The market for OEMs has been shifting between different segments and there has been a focus on reducing inventory levels in response to disruptions. Demand for both on- and off-highway markets is now steady. There is early demand for the X15 product from some fleet customers with sustainability goals, but it may take time to reach projected levels.

The speaker is unable to predict when the heavy-duty demand will improve, but believes it will happen at some point in 2025. They also mention that they will work with both the Trump and Biden administrations to ensure regulations and policies reflect the needs of the industry and their destination strategy is focused on decarbonizing the industry over time.

The speaker discusses the company's focus on advocating for stable regulations and navigating the energy transition. They also mention the strong demand for medium duty vehicles and their investments in raising capacity to meet this demand.
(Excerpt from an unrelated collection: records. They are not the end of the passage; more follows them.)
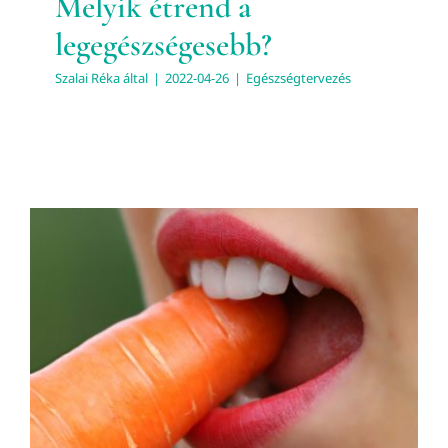
Melyik étrend a
legegészségesebb?
Szalai Réka
által
|
2022-04-26
|
Egészségtervezés
Mikor vagy egészséges?
Egészségtervezés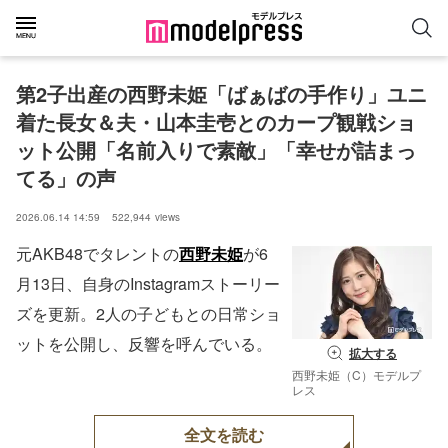
第2子出産の西野未姫「ばぁばの手作り」ユニ
着た長女＆夫・山本圭壱とのカープ観戦ショ
ット公開「名前入りで素敵」「幸せが詰まっ
てる」の声
2026.06.14 14:59
522,944
views
元AKB48でタレントの
西野未姫
が6
月13日、自身のInstagramストーリー
ズを更新。2人の子どもとの日常ショ
ットを公開し、反響を呼んでいる。
拡大する
西野未姫（C）モデルプ
レス
全文を読む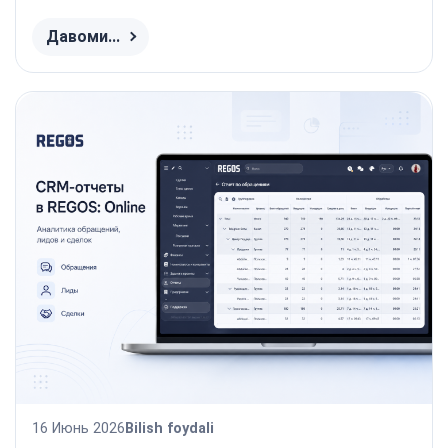
Давоми...
16 Июнь 2026
Bilish foydali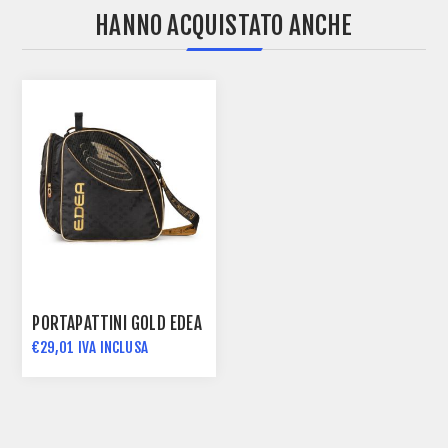
HANNO ACQUISTATO ANCHE
PORTAPATTINI GOLD EDEA
€29,01 IVA INCLUSA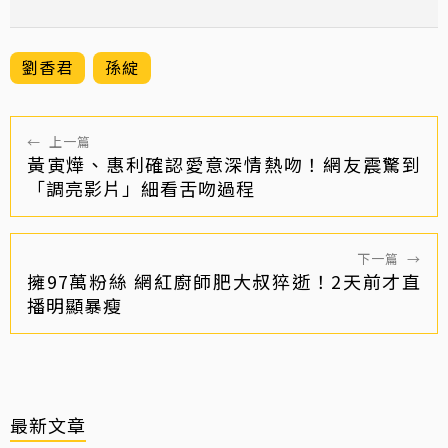
劉香君
孫綻
←
上一篇
黃寅燁、惠利確認愛意深情熱吻！網友震驚到
「調亮影片」細看舌吻過程
下一篇
→
擁97萬粉絲 網紅廚師肥大叔猝逝！2天前才直
播明顯暴瘦
最新文章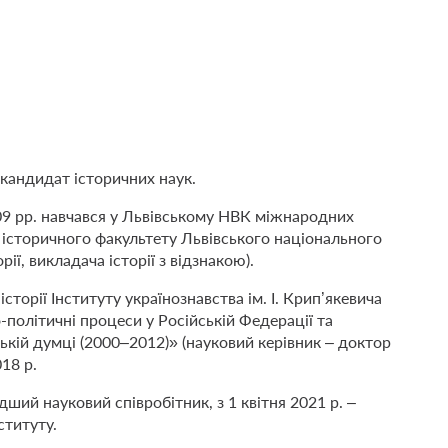
кандидат історичних наук.
09 рр. навчався у Львівському НВК міжнародних
м історичного факультету Львівського національного
ії, викладача історії з відзнакою).
сторії Інституту українознавства ім. І. Крип’якевича
політичні процеси у Російській Федерації та
ській думці (2000–2012)» (науковий керівник – доктор
018 р.
дший науковий співробітник, з 1 квітня 2021 р. –
ституту.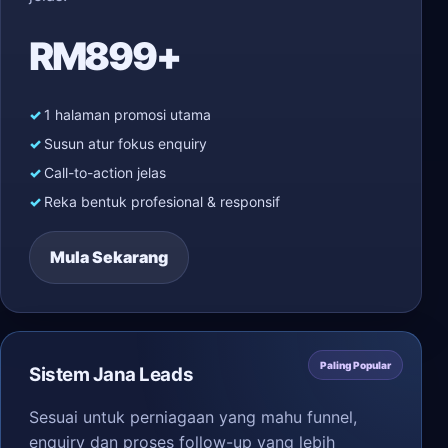
RM899+
1 halaman promosi utama
Susun atur fokus enquiry
Call-to-action jelas
Reka bentuk profesional & responsif
Mula Sekarang
Paling Popular
Sistem Jana Leads
Sesuai untuk perniagaan yang mahu funnel,
enquiry dan proses follow-up yang lebih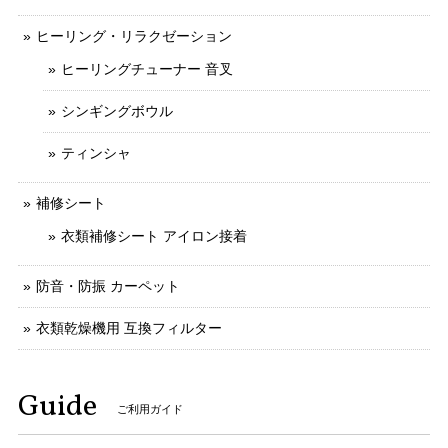
ヒーリング・リラクゼーション
ヒーリングチューナー 音叉
シンギングボウル
ティンシャ
補修シート
衣類補修シート アイロン接着
防音・防振 カーペット
衣類乾燥機用 互換フィルター
Guide
ご利用ガイド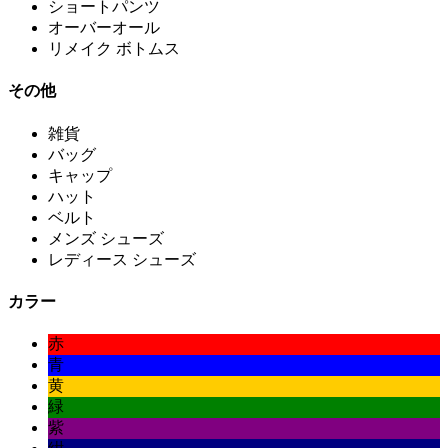
ショートパンツ
オーバーオール
リメイク ボトムス
その他
雑貨
バッグ
キャップ
ハット
ベルト
メンズ シューズ
レディース シューズ
カラー
赤
青
黄
緑
紫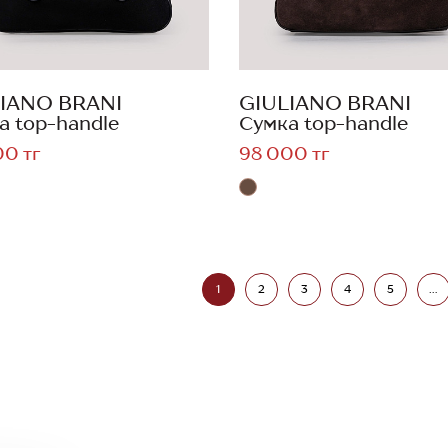
IANO BRANI
GIULIANO BRANI
а top-handle
Сумка top-handle
00 тг
98 000 тг
1
2
3
4
5
...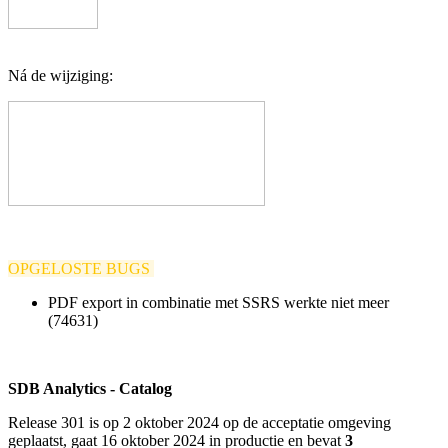
Ná de wijziging:
OPGELOSTE BUGS
PDF export in combinatie met SSRS werkte niet meer
(74631)
SDB Analytics - Catalog
Release 301 is op 2 oktober 2024 op de acceptatie omgeving
geplaatst, gaat 16 oktober 2024 in productie en
bevat
3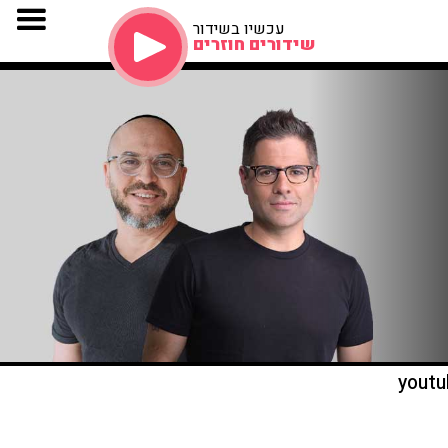
עכשיו בשידור
שידורים חוזרים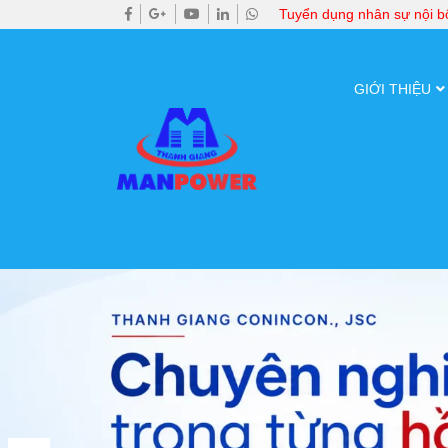
Tuyển dụng nhân sự nội 
GIỚI THIỆU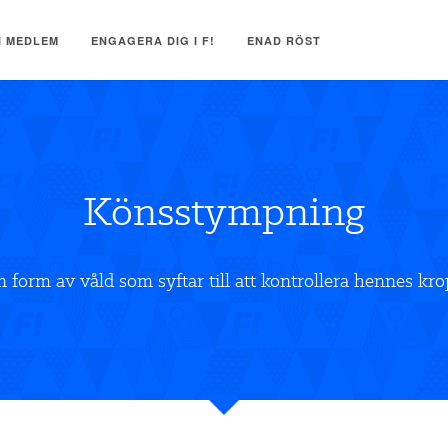
I MEDLEM
ENGAGERA DIG I F!
ENAD RÖST
Könsstympning
 form av våld som syftar till att kontrollera hennes kro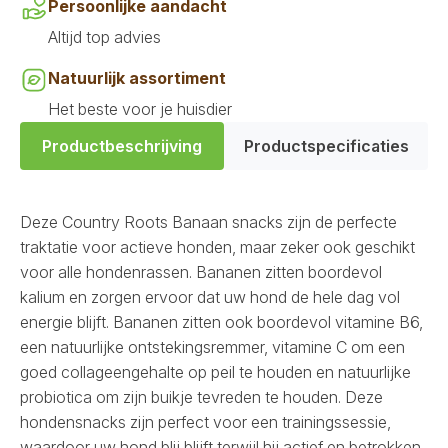
Persoonlijke aandacht
Altijd top advies
Natuurlijk assortiment
Het beste voor je huisdier
Productbeschrijving
Productspecificaties
Deze Country Roots Banaan snacks zijn de perfecte
traktatie voor actieve honden, maar zeker ook geschikt
voor alle hondenrassen. Bananen zitten boordevol
kalium en zorgen ervoor dat uw hond de hele dag vol
energie blijft. Bananen zitten ook boordevol vitamine B6,
een natuurlijke ontstekingsremmer, vitamine C om een ​​
goed collageengehalte op peil te houden en natuurlijke
probiotica om zijn buikje tevreden te houden. Deze
hondensnacks zijn perfect voor een trainingssessie,
waardoor uw hond blij blijft terwijl hij actief en betrokken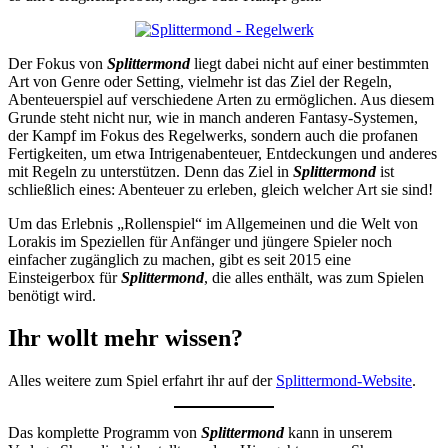
Der Fokus von
Splittermond
liegt dabei nicht auf einer bestimmten
Art von Genre oder Setting, vielmehr ist das Ziel der Regeln,
Abenteuerspiel auf verschiedene Arten zu ermöglichen. Aus diesem
Grunde steht nicht nur, wie in manch anderen Fantasy-Systemen,
der Kampf im Fokus des Regelwerks, sondern auch die profanen
Fertigkeiten, um etwa Intrigenabenteuer, Entdeckungen und anderes
mit Regeln zu unterstützen. Denn das Ziel in
Splittermond
ist
schließlich eines: Abenteuer zu erleben, gleich welcher Art sie sind!
Um das Erlebnis „Rollenspiel“ im Allgemeinen und die Welt von
Lorakis im Speziellen für Anfänger und jüngere Spieler noch
einfacher zugänglich zu machen, gibt es seit 2015 eine
Einsteigerbox für
Splittermond
, die alles enthält, was zum Spielen
benötigt wird.
Ihr wollt mehr wissen?
Alles weitere zum Spiel erfahrt ihr auf der
Splittermond-Website
.
Das komplette Programm von
Splittermond
kann in unserem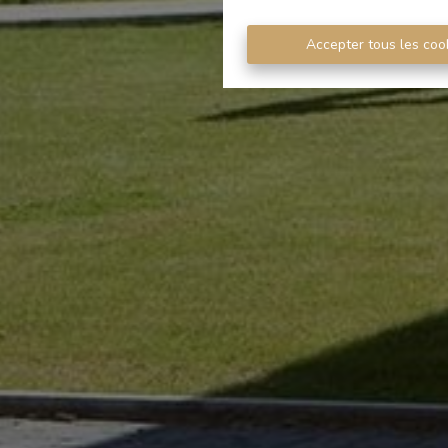
Accepter tous les coo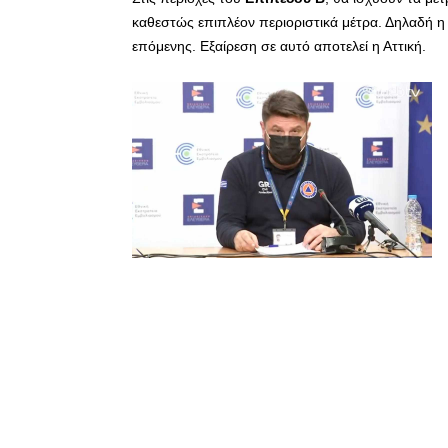
καθεστώς επιπλέον περιοριστικά μέτρα. Δηλαδή η 
επόμενης. Εξαίρεση σε αυτό αποτελεί η Αττική.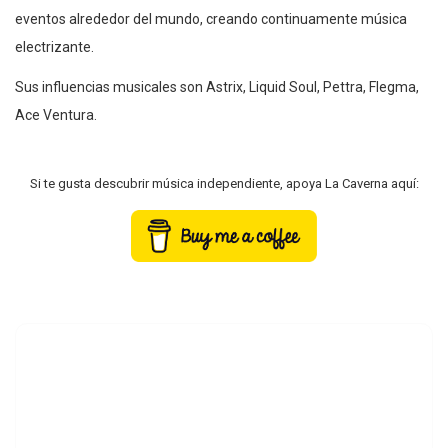
eventos alrededor del mundo, creando continuamente música
electrizante.
Sus influencias musicales son Astrix, Liquid Soul, Pettra, Flegma,
Ace Ventura.
Si te gusta descubrir música independiente, apoya La Caverna aquí: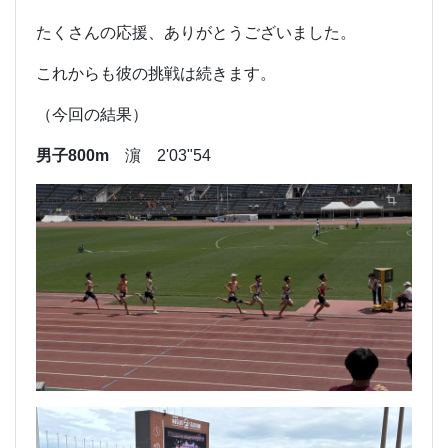
たくさんの応援、ありがとうございました。
これからも彼の挑戦は続きます。
（今回の結果）
男子800m
濵 2'03"54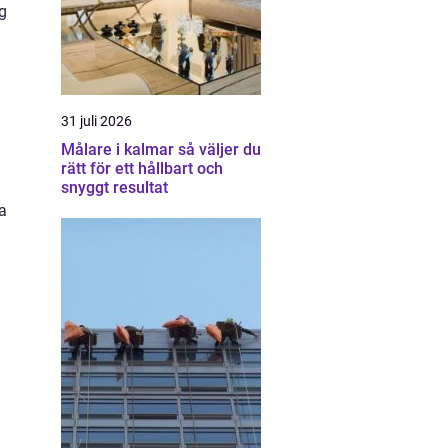
ng
31 juli 2026
Målare i kalmar så väljer du
rätt för ett hållbart och
snyggt resultat
a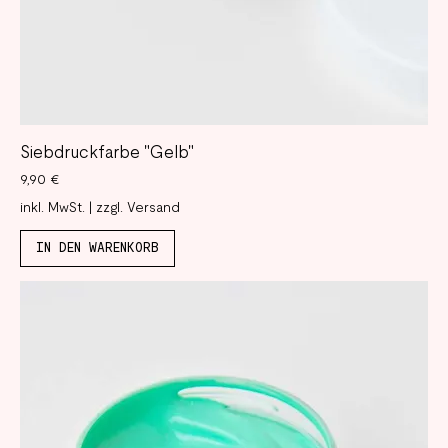
Siebdruckfarbe "Gelb"
Preis
9,90 €
inkl. MwSt.
|
zzgl. Versand
IN DEN WARENKORB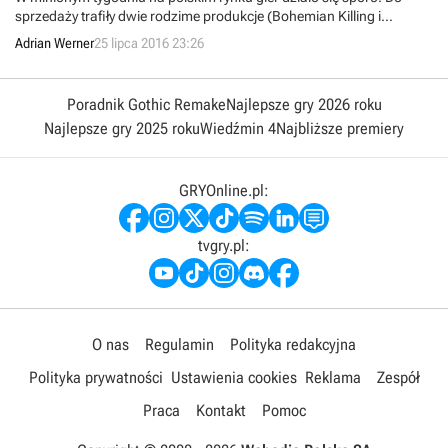
sprzedaży trafiły dwie rodzime produkcje (Bohemian Killing i
Enigmatis 3), obejrzeliśmy świeży zwiastun obiecującego Beat Cop,
Adrian Werner
25 lipca 2016 23:26
ponadto zapowiedziano polskie wydania Shadow Warrior 2
(Techland), Sniper Elite 4 (Cenega) i Call of Duty: Infinite Warfare (z
dubbingiem; CDP.pl).
Poradnik Gothic Remake
Najlepsze gry 2026 roku
Najlepsze gry 2025 roku
Wiedźmin 4
Najbliższe premiery
GRYOnline.pl:
tvgry.pl:
O nas
Regulamin
Polityka redakcyjna
Polityka prywatności
Ustawienia cookies
Reklama
Zespół
Praca
Kontakt
Pomoc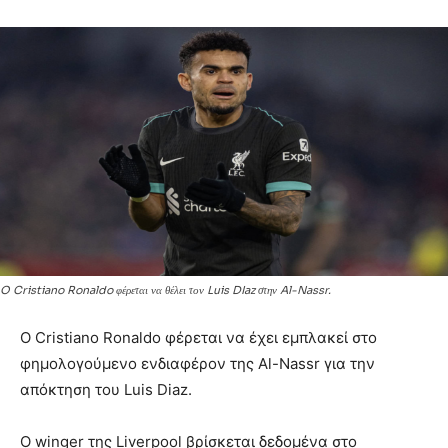
O Cristiano Ronaldo φέρεται να θέλει τον Luis DIaz στην Al-Nassr.
Ο Cristiano Ronaldo φέρεται να έχει εμπλακεί στο
φημολογούμενο ενδιαφέρον της Al-Nassr για την
απόκτηση του Luis Diaz.
Ο winger της Liverpool βρίσκεται δεδομένα στο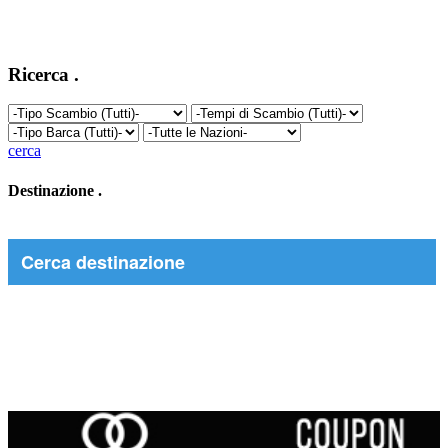
Ricerca
.
cerca
Destinazione
.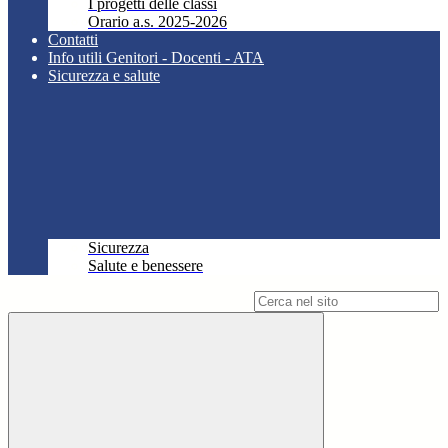
I progetti delle classi
Orario a.s. 2025-2026
Contatti
Info utili Genitori - Docenti - ATA
Sicurezza e salute
Sicurezza
Salute e benessere
Campo di ricerca per le pagine del sito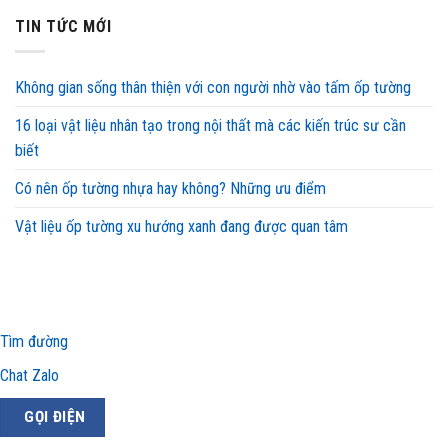
TIN TỨC MỚI
Không gian sống thân thiện với con người nhờ vào tấm ốp tường
16 loại vật liệu nhân tạo trong nội thất mà các kiến trúc sư cần
biết
Có nên ốp tường nhựa hay không? Những ưu điểm
Vật liệu ốp tường xu hướng xanh đang được quan tâm
Tìm đường
Chat Zalo
GỌI ĐIỆN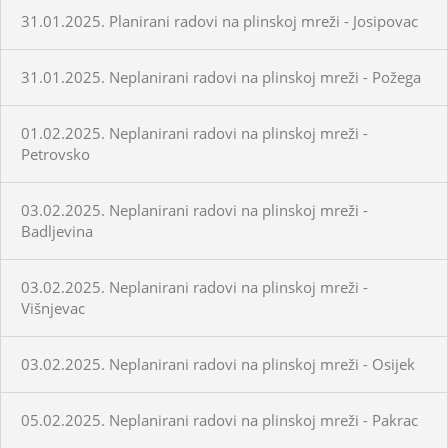
31.01.2025. Planirani radovi na plinskoj mreži - Josipovac
31.01.2025. Neplanirani radovi na plinskoj mreži - Požega
01.02.2025. Neplanirani radovi na plinskoj mreži -
Petrovsko
03.02.2025. Neplanirani radovi na plinskoj mreži -
Badljevina
03.02.2025. Neplanirani radovi na plinskoj mreži -
Višnjevac
03.02.2025. Neplanirani radovi na plinskoj mreži - Osijek
05.02.2025. Neplanirani radovi na plinskoj mreži - Pakrac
They expect less volatility and sustained high demand for medium duty, but there are more uncertainties around heavy duty. The speaker also mentions the power systems unit and how they are running at high capacity, with an estimated 20,000 unit shipments for the year. They are making investments to increase capacity and looking at future capacity for 2025.

Mark Smith and Jennifer Rumsey discuss the challenges and opportunities in the engine business, which has a wide range of products and applications. They mention that there may be some capacity increases in certain segments, such as data centers, but it varies across markets. The company is confident in their revenue projections for this year and next, thanks to improvements in their supply chain and the launch of new products.

The speaker discusses capacity constraints in the data center market and mentions the company's investments to address them. The operator thanks participants for their questions and the call concludes. The Investor Relations team will be available for further questions.

This summary was generated with AI and may contain some inaccuracies.